Alaska governor proposes $500m in subsidies for a gas pipeline
May 24, 2008 - 0:0
Gov. Sarah Palin of Alaska on Thursday proposed granting state subsidies to a Canadian company to build a long-sought natural gas pipeline.
The 1,715-mile pipeline would deliver natural gas from the North Slope of the state to markets in Alaska and the lower United States. Ms. Palin, a Republican, proposed providing $500 million in matching funds to the company, TransCanada.The plan comes as the appetite for natural gas has increased nationally and the state is looking for economic alternatives as oil production on the slope declines. But the proposal faces considerable obstacles, both in the State Legislature and the private sector.
The pipeline, which could supply as much as 7 percent of the current natural gas use of the United States, would extend from the North Slope, over the Brooks Range and into Alberta, Canada, where it would connect with pipelines that deliver gas to Canada and the United States. It would cost $30 billion to $60 billion, and it would not be completed until at least 2017 and potentially several years after that.

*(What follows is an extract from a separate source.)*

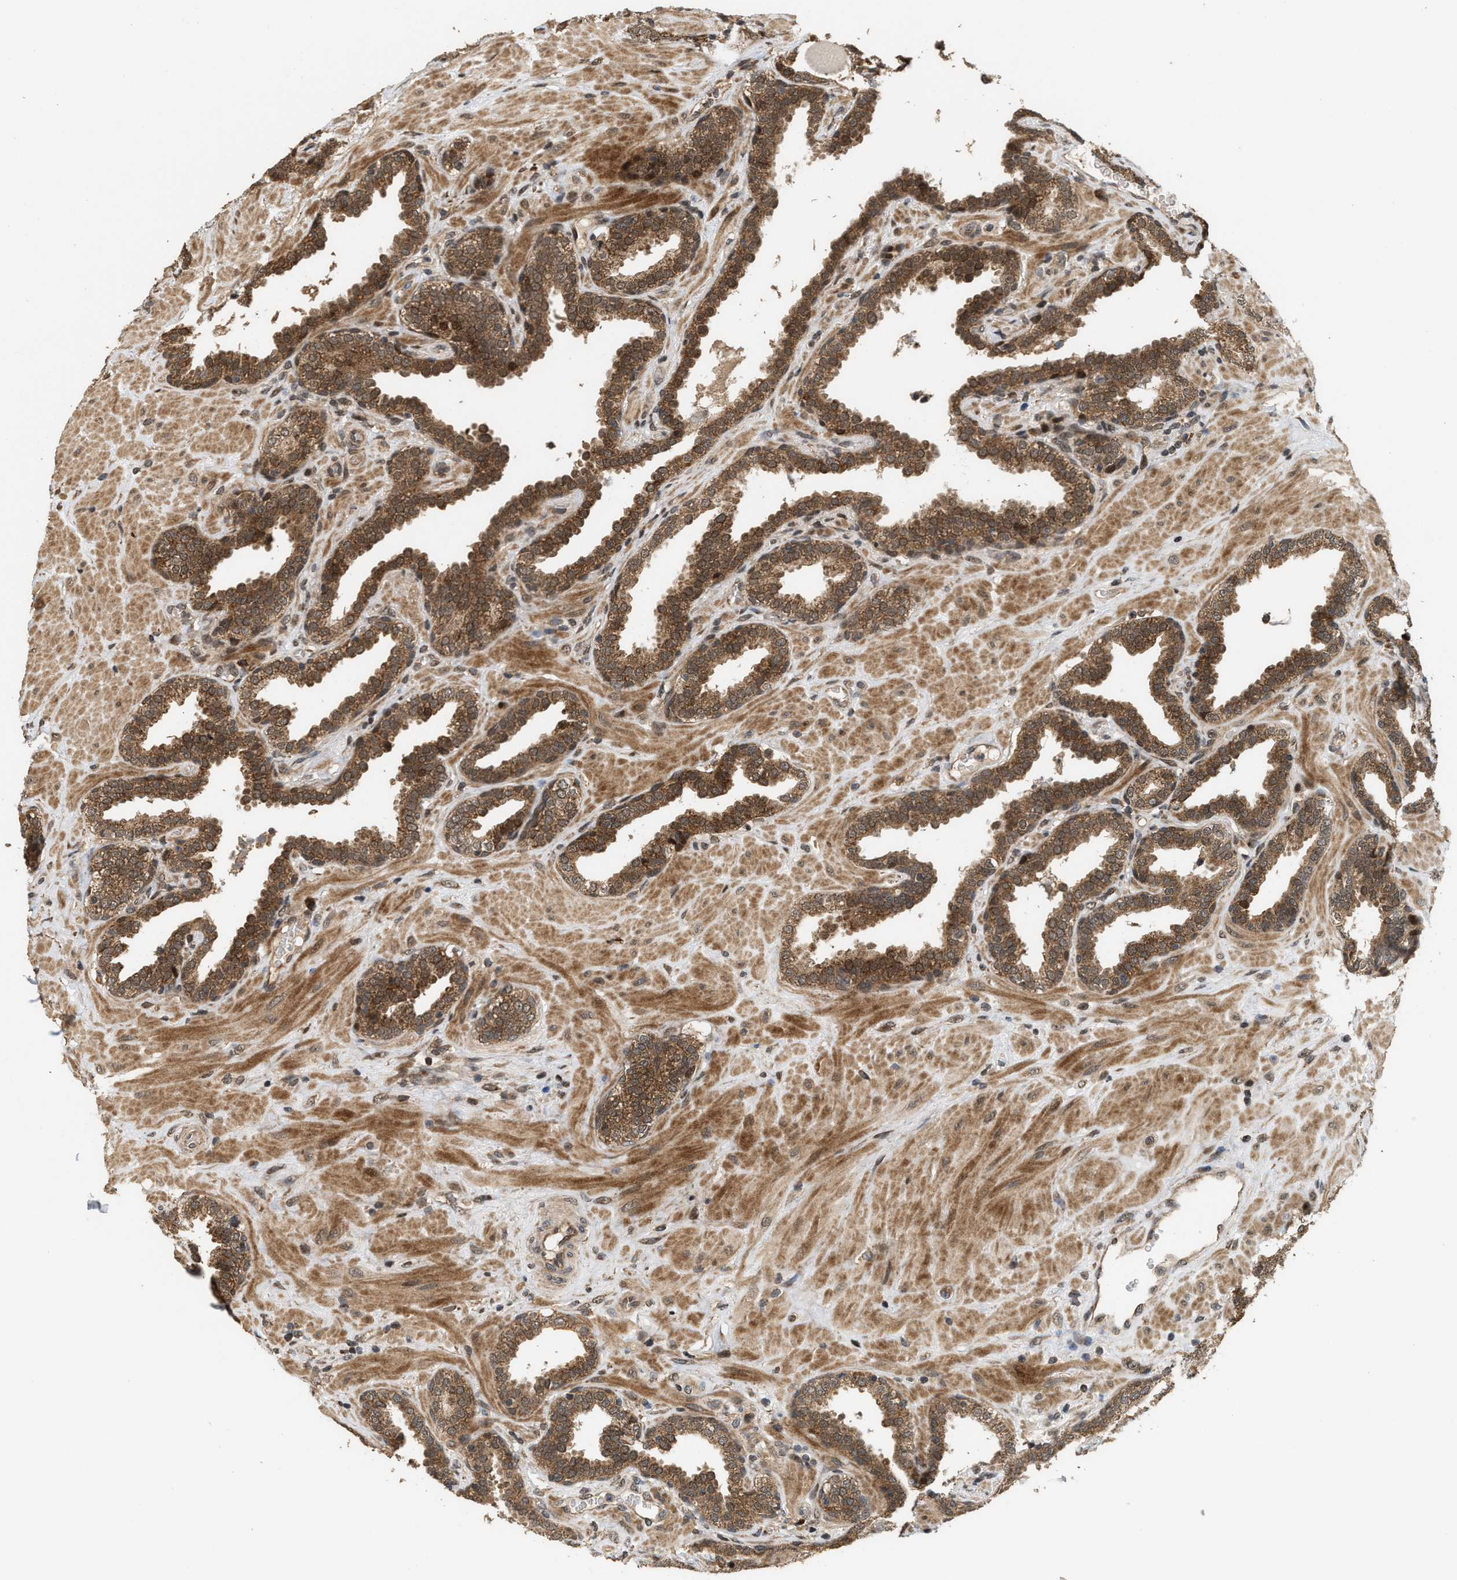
{"staining": {"intensity": "moderate", "quantity": ">75%", "location": "cytoplasmic/membranous,nuclear"}, "tissue": "prostate", "cell_type": "Glandular cells", "image_type": "normal", "snomed": [{"axis": "morphology", "description": "Normal tissue, NOS"}, {"axis": "topography", "description": "Prostate"}], "caption": "Immunohistochemical staining of unremarkable prostate demonstrates >75% levels of moderate cytoplasmic/membranous,nuclear protein positivity in approximately >75% of glandular cells.", "gene": "ELP2", "patient": {"sex": "male", "age": 51}}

“A domestic supply of clean energy, you can’t go wrong with this,” Ms. Palin said in a phone interview on Thursday. “We’re ready to tap it.”
The pipeline has been a dream for Alaska for decades, and Ms. Palin, a popular governor, made it a central focus when she ran for office in 2006. Her administration said the pipeline would be the largest construction project ever in North America, bringing jobs and economic stability to Alaska, as well as a reliable source of energy.
Ms. Palin’s proposal now goes to the Republican-controlled Legislature, which has created special committees to review the plan over the next two months. Lawmakers, like Alaskans in general, are overwhelmingly in favor of building the pipeline. It is the details of how to do so that creates conflict.
State Senator Bert Stedman, vice chairman of a special Senate committee involved in the review, said that market conditions would ultimately shape the way the pipeline is developed and that Ms. Palin’s plan appeared to take a great risk by offering so much in incentives to TransCanada. Mr. Stedman said the company would have no guarantee that producers that own rights to the gas on the slope would commit to using the TransCanada pipeline.
Then again, Mr. Stedman said, the producers are looking for firm commitments on future gas tax rates from the state, giving some leverage back to the state and TransCanada.
“How do you get it financed where there’s a return to the investors and the state is treated fairly and compensated for its resources?” Mr. Stedman said.
Two of the three major producers on the North Slope, BP and ConocoPhillips, announced last month that they were moving forward with building a pipeline on their own, and that demand and the high price of natural gas meant they would not need subsidies from the state. They say they have committed to spending $600 million on early development of the pipeline.
“We’re confident we can build this project,” said Steve Rinehart, a spokesman for BP Alaska, which runs Prudhoe Bay, the nation’s largest oil field. “We’re going forward no matter what. We’re interested in what’s being said today, but we’ve already started.”
Ms. Palin said her plan was superior because it included “enforceable commitments” from TransCanada and gas producers that want to use the line, including an ability to expand the line so new companies can use it, at reasonable rates. Mr. Rinehart said the producers were ready to meet those requirements, too, but Ms. Palin said there was no concrete evidence that was true.
With the state’s economy in the balance as oil production declines, the governor said: “We don’t have time to mess around. It is time to get the project built and not just keep guessing what the oil producers want from the state.”